Portrait of Pieter Willemsz Verhoeff (c. 1573-1609), anonymous, after c. 1607 (coll. Rijksmuseum) |
Penduduk Neira kemudian mengundang Verhoeff untuk datang dan merundingkan kesepakatan. Ketika ia tiba di lokasi yang disepakati, ternyata orang Banda telah menyiapkan penyergapan. Verhoeff dan rekan-rekannya dikepung dan dibunuh; dalam pertempuran berikutnya lebih dari 30 orang Belanda tewas. Pada bulan-bulan berikutnya armada VOC membalas di sepanjang pantai Neira dan Lontor; permukiman hancur menjadi puing-puing dan kapal-kapal dibakar. Baru pada bulan Agustus beberapa orang kaya Banda menyetujui perjanjian baru. Benteng Belanda, yang diberi nama Nassau, telah selesai dibangun, dan VOC kini menganggap Neira sebagai miliknya.
Namun, hal ini tidak membuat VOC lebih dekat ke monopoli yang diinginkan. Pala mudah diangkut tanpa diketahui di kepulauan kecil itu, dan selama periode ini Inggris mengambil posisi di Ay dan Run, 2 pulau kecil yang lebih jauh. Orang Banda tentu saja lebih suka menjual pala mereka kepada Inggris, dan kepada pedagang-pedagang Asia yang masih berhasil datang dan berdagang tanpa masalah, daripada ke benteng VOC. Tindakan VOC tidak hanya tidak terlalu meningkatkan popularitasnya, tetapi juga membayar harga pala yang relatif rendah dan tidak dapat memasok semua barang yang dibutuhkan di kepulauan itu. VOC, pada gilirannya, berkomitmen penuh dengan monopolinya, yang ditegaskannya kembali dalam perjanjian baru setelah setiap konflik di kepulauan itu. Dengan demikian, penaklukan Neira mengawali periode 12 tahun perang berkala di kepulauan itu.
dari ide ke kebijakan
Sebagai akibat dari eskalasi militer, ide-ide dalam VOC tentang apa yang harus dilakukan dengan pulau-pulau tersebut juga menjadi lebih suram.
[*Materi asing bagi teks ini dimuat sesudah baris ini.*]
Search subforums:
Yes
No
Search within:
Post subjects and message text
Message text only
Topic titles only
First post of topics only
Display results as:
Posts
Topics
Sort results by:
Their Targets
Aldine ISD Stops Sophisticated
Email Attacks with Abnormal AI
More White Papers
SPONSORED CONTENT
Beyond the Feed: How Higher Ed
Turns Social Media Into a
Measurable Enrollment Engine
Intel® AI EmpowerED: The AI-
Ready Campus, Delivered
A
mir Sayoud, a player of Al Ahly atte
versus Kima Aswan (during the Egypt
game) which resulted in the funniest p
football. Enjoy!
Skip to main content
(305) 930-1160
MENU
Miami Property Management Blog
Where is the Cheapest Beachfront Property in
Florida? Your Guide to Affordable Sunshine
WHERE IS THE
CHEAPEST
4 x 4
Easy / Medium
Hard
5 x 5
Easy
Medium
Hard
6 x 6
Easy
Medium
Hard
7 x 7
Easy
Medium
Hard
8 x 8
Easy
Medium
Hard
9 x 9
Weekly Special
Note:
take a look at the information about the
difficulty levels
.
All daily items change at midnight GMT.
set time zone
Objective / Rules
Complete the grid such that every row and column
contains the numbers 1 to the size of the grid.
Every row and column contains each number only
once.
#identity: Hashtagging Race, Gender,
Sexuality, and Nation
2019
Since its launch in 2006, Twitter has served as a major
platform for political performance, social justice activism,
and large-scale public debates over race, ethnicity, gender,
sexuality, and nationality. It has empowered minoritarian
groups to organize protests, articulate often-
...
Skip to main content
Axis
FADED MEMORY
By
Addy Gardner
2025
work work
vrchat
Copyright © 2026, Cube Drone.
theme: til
Pada tahun 1612, Jacques L’Hermite, kembali ke Belanda setelah beberapa tahun bertugas di Asia, mengusulkan untuk menebang pohon cengkih dan pala di daerah-daerah yang tidak dikuasai Belanda. Dan untuk melangkah lebih jauh khususnya di Kepulauan Banda, dengan : “tidak mengejar perdamaian apa pun..........sebelum dan sampai mereka benar-benar ditaklukan dan dibawa ke akal sehat atau diberantas sepenuhnya.....Ditaklukan atau diberantas sepenuhnya – yang terakhir adalah yang paling pasti, karena tidak akan pernah mungkin untuk mengendalikan kebiadaban yang jahat ini sebaik yang diinginkan – seseorang harus menemukan cara untuk mengisi kembali pulau-pulau ini dan menyediakannya dengan penduduk, karena tanpa mereka buah-buahan tidak akan dan tidak dapat dipanen, disimpan, atau pulau-pulau itu sendiri tidak dapat digunakan untuk keuntungan [VOC]”. Di sini kita sudah melihat cetak biru dari peristiwa-peristiwa yang akan terjadi pada tahun 1621. L'Hermite bukan satu-satunya yang memiliki ide-ide seperti itu dan secara bertahap para Direktur di Belanda tampaknya telah menerima dengan sepenuh hati. Pada tahun 1615 mereka menulis kepada Batavia bahwa mereka “sekarang akan merasa bijaksana......untuk menaklukan orang Banda, untuk membasmi dan mengusir para pemimpin dan lebih baik mengisi tanah itu dengan orang-orang kafir”. Rencana untuk mengurangi jumlah penduduk pulau-pulau tersebut kemudian berkembang dari ide menjadi kebijakan.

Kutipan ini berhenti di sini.